Ithell Colquhoun, Tate Britain review - revelations of a weird and wonderful world | reviews, news & interviews
Ithell Colquhoun, Tate Britain review - revelations of a weird and wonderful world
Ithell Colquhoun, Tate Britain review - revelations of a weird and wonderful world
Emanations from the unconscious

Tate Britain is currently offering two exhibitions for the price of one. Other than being on the same bill, Edward Burra and Ithell Colquhoun having nothing in common other than being born a year apart and being oddballs – in very different ways. And since both reward focused attention, this makes for a rather exhausting outing – I’m reviewing them separately – so gird your loins.
I’ve always been intrigued by Scylla (méditerranée) 1938 (pictured below right) a painting by Ithell Colquhoun that Tate Modern has shown with Surrealists such as Salvador Dali. It’s a double image that, like a “double entendre”, was thought to reveal unconscious or hidden truths.
Colquhoun described it as the view she saw lying in the bath – a triangle of pubic hair and two thighs sticking out of the water. In the painting these are transformed into phallic rocks jutting out of a turquoise sea with a patch of seaweed between them – all portrayed with hallucinatory clarity.
______
# THINGS TO DO
• 1. Reproduce verbatim the passage of the Ithell Colquhoun review between "I’ve always been" and "or hidden truths.", inclusive.
• 2. Pick up the Ithell Colquhoun review after its final sentence and carry it forward.
The rows that follow are drawn from a separate source unrelated to the Ithell Colquhoun review.
______
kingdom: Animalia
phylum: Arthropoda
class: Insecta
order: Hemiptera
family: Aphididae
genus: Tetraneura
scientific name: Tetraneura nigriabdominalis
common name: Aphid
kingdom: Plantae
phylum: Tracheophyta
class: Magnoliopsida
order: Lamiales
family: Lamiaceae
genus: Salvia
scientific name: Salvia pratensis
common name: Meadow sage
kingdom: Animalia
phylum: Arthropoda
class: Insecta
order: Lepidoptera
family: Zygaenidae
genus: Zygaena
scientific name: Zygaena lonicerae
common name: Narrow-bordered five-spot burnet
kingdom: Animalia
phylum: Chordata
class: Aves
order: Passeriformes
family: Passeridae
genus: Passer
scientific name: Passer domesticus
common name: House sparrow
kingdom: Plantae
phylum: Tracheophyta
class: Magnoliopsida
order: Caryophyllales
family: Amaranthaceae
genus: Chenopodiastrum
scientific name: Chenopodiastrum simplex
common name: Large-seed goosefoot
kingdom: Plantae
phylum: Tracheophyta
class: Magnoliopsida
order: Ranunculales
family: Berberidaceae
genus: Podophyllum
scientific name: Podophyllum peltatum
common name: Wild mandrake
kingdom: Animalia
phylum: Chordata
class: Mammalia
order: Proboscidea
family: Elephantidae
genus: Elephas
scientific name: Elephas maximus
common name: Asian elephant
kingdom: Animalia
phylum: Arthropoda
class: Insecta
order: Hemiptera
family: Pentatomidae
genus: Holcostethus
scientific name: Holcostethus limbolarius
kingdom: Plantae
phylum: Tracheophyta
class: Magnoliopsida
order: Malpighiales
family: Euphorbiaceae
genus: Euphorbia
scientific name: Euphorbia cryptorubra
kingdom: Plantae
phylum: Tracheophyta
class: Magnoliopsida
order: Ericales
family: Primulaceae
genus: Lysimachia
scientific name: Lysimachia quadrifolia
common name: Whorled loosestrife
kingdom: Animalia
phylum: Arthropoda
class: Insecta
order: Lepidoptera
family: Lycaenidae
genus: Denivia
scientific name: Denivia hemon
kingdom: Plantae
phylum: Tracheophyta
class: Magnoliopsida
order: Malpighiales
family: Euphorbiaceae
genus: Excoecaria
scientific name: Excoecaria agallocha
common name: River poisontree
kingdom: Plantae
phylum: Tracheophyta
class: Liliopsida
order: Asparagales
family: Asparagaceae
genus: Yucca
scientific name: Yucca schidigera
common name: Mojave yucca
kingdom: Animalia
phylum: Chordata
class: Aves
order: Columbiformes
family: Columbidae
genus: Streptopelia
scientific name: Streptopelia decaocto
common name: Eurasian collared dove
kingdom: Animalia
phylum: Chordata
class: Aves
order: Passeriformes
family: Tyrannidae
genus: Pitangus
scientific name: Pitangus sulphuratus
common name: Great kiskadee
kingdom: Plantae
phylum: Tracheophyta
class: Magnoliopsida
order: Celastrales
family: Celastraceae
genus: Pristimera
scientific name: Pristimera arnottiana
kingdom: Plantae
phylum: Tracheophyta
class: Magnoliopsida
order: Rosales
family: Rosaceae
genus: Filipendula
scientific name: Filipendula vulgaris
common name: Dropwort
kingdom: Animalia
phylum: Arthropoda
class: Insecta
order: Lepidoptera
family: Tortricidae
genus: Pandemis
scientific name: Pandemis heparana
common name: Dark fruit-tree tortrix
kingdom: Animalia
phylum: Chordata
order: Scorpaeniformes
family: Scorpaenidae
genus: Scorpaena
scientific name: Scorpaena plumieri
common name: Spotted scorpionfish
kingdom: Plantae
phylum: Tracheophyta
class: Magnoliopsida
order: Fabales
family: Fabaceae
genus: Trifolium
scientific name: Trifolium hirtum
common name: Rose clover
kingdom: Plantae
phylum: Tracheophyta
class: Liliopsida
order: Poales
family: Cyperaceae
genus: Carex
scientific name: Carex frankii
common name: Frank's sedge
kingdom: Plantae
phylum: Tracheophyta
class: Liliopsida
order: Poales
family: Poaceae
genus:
______
# RESPONSES
• 1.
I’ve always been intrigued by Scylla (méditerranée) 1938 (pictured below right) a painting by Ithell Colquhoun that Tate Modern has shown with Surrealists such as Salvador Dali. It’s a double image that, like a “double entendre”, was thought to reveal unconscious or hidden truths.

• 2.
Beside it hangs Gouffres Amers (Bitter Abyss) 1939, showing a dead man whose bones are turning into coral while his genitals resemble a sea anemone. He is a spent force and behind him is a rocky arch reminiscent of a vagina that seems to mock his impotence. The power of female sexual energy and its manifestation in nature is a theme that runs through Colquhoun’s work. Foam Flower (1947), for instance, shows a tiny corn on the cob enveloped by fleshy, labial folds that erupt from a scallop-like shell nestling among clouds.
She was attracted to both men and women and had visions of a Divine Androgyne in whom the qualities of male and female would be combined. Diagrams of Love 1940-42 (pictured below left, detail) is a series of poems and images – many of which show a central figure surrounded by an aura – in which she envisages this potent sexual and spiritual force.
Inspired by the Surrealists, she began using various kinds of automatism as a way of allowing images to emerge undirected from the unconscious. Decalcomania – covering a surface with paint then pressing another onto it – was a favourite method. The smudgy results would spark ideas that she often clarified with drawn or painted elements, and she even made self-portraits using this technique.
In Dreaming Leaps 1945, the cloudy shapes perform a euphoric aerial dance in front of a clear blue sky, while Alcove 1948 (main picture) is like a vaginal nest or grotto cradling strange, vegetal forms. She also used fumage (creating smoke patterns with a flame) and invented parsemage (dunking paper into water sprinkled with powdered chalk and charcoal).
Later, in 1977, Colquhoun would use decalcomania to produce a set of Tarot cards in which swirls of enamel paint formed mandala-like bursts of colour. By this time her interest in Surrealism had largely been overtaken by a variety of esoteric and mystical beliefs. She was a member of the Theosophical Society and the Hermetic Order of the Golden Dawn, for instance, and after falling out with the Surrealists, who were notoriously sexist and doctrinaire, she moved to Cornwall attracted by the standing stones and other evidence of neolithic sacred sites.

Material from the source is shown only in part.